Business Model Implications

Currently, most AI agent platforms charge per-tool-call or per-API-usage. If models fail to call tools, they are effectively overcharging for incorrect answers. This creates a misaligned incentive: platform providers benefit from models that *don't* call tools (since it reduces their API costs), while users need models that *do* call tools. The study suggests that future pricing models may need to incorporate a 'correctness guarantee' — charging a premium for verified tool-use and offering refunds for erroneous memory-based answers.

Takeaway: The knowing-doing gap will force a shift from usage-based pricing to outcome-based pricing, at least in high-stakes domains.

Risks, Limitations & Open Questions

Risks

1. Overcorrection: If models become too eager to call tools, they may trigger unnecessary API calls, increasing latency and cost. The study found that some models already show a 'reverse gap' — calling a tool when it is not needed — in 5-8% of cases.

2. Security surface: More tool calls mean more attack vectors. A malicious actor could craft prompts that force the model to call a compromised API.

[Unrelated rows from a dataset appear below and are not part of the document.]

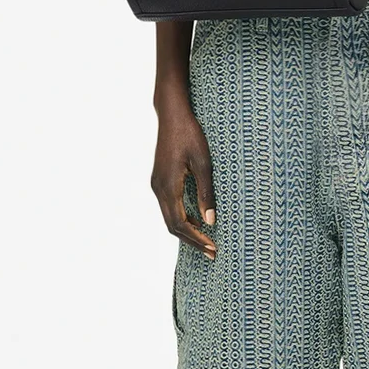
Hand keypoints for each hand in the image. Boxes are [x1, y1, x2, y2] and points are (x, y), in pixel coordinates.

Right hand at [151, 98, 216, 257]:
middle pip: (172, 226)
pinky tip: (198, 221)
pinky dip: (182, 218)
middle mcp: (158, 188)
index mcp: (168, 186)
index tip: (212, 248)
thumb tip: (211, 221)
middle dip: (192, 241)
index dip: (196, 238)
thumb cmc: (190, 134)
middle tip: (212, 253)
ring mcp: (156, 184)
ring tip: (207, 241)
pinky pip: (169, 207)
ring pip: (169, 217)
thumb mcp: (204, 163)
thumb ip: (206, 193)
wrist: (172, 115)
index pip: (180, 223)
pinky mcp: (159, 180)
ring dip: (187, 231)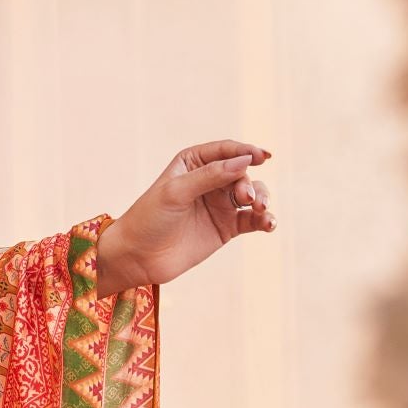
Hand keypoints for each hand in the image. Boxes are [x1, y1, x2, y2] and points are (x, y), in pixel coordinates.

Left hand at [93, 142, 272, 295]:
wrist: (138, 256)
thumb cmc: (150, 218)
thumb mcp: (176, 192)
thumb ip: (210, 176)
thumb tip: (245, 161)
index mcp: (193, 162)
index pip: (225, 151)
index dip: (245, 151)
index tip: (262, 157)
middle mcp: (209, 180)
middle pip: (241, 173)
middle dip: (249, 183)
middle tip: (246, 199)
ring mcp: (219, 204)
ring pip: (252, 194)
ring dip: (261, 198)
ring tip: (260, 210)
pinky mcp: (227, 228)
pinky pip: (252, 220)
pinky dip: (264, 220)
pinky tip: (269, 224)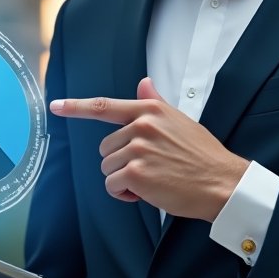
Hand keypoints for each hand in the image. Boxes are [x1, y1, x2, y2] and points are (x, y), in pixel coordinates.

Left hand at [50, 77, 249, 221]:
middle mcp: (142, 125)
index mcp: (150, 110)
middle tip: (150, 168)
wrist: (222, 182)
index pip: (105, 105)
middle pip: (106, 147)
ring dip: (124, 180)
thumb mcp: (180, 120)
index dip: (76, 106)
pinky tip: (148, 192)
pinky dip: (125, 194)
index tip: (56, 106)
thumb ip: (156, 103)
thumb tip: (144, 83)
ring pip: (108, 168)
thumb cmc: (203, 155)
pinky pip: (113, 185)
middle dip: (122, 162)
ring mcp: (138, 148)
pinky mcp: (135, 172)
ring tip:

3. Dependence on external systems: If the tool API is down or slow, the model may fall back to memory anyway, negating the benefit.

Limitations of the Study

- The benchmark is synthetic; real-world tool-use involves more complex decision trees.
- The study does not explore multi-step tool chains, where a model must call multiple tools in sequence.
- The sample size of 1,200 tasks, while substantial, may not capture edge cases in domains like creative writing or strategic planning.

Open Questions

- Can the gap be closed entirely through better training, or is it an inherent property of autoregressive models?
- Should tool-use decisions be made by a separate 'router' model rather than the LLM itself?
- How does the gap scale with model size? Preliminary data suggests larger models have a smaller gap, but the trend is not linear.

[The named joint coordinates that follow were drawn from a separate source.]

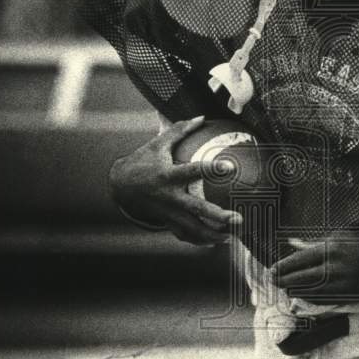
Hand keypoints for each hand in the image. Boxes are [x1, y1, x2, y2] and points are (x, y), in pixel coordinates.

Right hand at [108, 116, 241, 245]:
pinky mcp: (167, 221)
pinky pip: (185, 235)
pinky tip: (218, 240)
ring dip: (214, 234)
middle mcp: (169, 197)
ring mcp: (168, 212)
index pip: (194, 171)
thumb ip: (180, 130)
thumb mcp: (157, 144)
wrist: (119, 186)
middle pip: (197, 209)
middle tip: (239, 219)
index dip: (213, 168)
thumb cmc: (142, 161)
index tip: (231, 167)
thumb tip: (202, 117)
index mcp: (168, 175)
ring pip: (193, 229)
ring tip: (234, 236)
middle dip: (219, 216)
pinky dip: (201, 240)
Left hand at [271, 233, 358, 305]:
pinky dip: (308, 298)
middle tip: (272, 281)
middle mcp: (334, 268)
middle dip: (283, 281)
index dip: (282, 267)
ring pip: (307, 293)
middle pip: (299, 279)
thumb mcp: (340, 237)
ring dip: (293, 291)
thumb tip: (292, 244)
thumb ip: (314, 243)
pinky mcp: (345, 298)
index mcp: (332, 249)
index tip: (272, 270)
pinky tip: (302, 294)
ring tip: (285, 287)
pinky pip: (320, 301)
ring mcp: (340, 285)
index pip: (299, 261)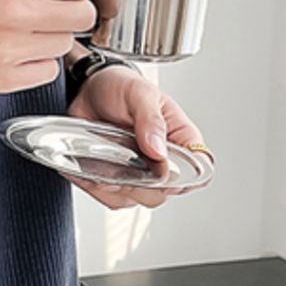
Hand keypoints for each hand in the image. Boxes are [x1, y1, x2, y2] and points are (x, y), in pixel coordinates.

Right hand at [0, 0, 96, 92]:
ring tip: (19, 26)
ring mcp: (3, 48)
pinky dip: (35, 60)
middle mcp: (11, 9)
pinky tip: (12, 47)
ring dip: (50, 35)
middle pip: (82, 16)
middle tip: (45, 7)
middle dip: (69, 9)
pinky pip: (45, 73)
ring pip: (65, 45)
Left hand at [65, 64, 204, 208]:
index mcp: (180, 139)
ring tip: (99, 157)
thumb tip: (158, 151)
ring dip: (113, 185)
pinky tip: (87, 165)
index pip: (199, 169)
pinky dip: (94, 185)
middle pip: (163, 194)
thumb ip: (150, 121)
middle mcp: (163, 161)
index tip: (160, 171)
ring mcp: (139, 173)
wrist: (89, 89)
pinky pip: (108, 196)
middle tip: (120, 160)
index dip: (184, 179)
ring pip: (134, 199)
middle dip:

Takeaway: The knowing-doing gap is a solvable engineering problem, but it requires a fundamental rethinking of how agents are built — not just better prompts.

AINews Verdict & Predictions

Verdict: The knowing-doing gap is the single most underappreciated obstacle to autonomous AI agents. The industry has been obsessed with building bigger tool catalogs and more complex agent frameworks, but this study shows that the bottleneck is not tool availability — it is the model's own inability to execute its decisions. This is a wake-up call.

Predictions:

1. By Q4 2025, at least two major LLM providers will release models with dedicated 'meta-cognitive' modules that explicitly monitor internal uncertainty and trigger tool calls. These will be marketed as 'self-aware' or 'uncertainty-aware' agents.

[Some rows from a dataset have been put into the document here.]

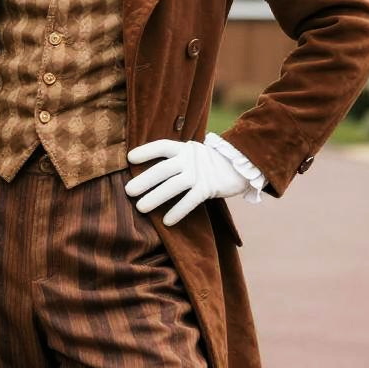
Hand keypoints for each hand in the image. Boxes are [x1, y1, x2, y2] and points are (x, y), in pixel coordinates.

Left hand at [125, 139, 250, 225]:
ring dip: (156, 197)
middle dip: (145, 180)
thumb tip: (146, 172)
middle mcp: (190, 159)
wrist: (239, 166)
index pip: (162, 146)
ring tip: (141, 208)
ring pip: (174, 185)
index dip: (146, 151)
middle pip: (163, 169)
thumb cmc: (208, 163)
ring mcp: (200, 173)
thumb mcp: (191, 155)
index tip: (129, 158)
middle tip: (128, 191)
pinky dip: (178, 211)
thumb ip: (174, 160)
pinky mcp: (209, 188)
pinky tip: (166, 221)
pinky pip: (191, 201)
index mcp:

2. By mid-2026, the 'tool-use gap' will become a standard metric in LLM benchmarks, alongside MMLU and HumanEval. Companies that fail to report it will face scrutiny from enterprise buyers.

3. The next wave of startups will focus not on building more tools, but on building 'tool-use reliability layers' — middleware that sits between the LLM and the tool API, intercepting memory-based answers and forcing verification. Expect to see at least three such startups raise Series A rounds in the next 12 months.

4. Open-weight models will close the gap faster than closed-source ones, because the research community can iterate on architectural changes more freely. Llama 4 or its successor may become the preferred choice for tool-intensive agent applications.

5. The biggest winner will be the company that solves the gap while maintaining low latency. Currently, no one has done both — Microsoft's AutoGen reduces the gap but adds 2-3 seconds of latency. The first to achieve <500ms latency with <5% gap will dominate the enterprise agent market.

What to watch: The next release from Anthropic (potentially Claude 4) and the open-source community's response to the ToolUseGap benchmark. If a simple architectural fix emerges from the open-source world, the entire industry will pivot within months.

Final thought: The knowing-doing gap is a mirror held up to the AI industry's own hype. We have been selling agents as autonomous decision-makers, but they are more like brilliant advisors who sometimes forget to pick up the phone. The next frontier is not intelligence — it is reliability.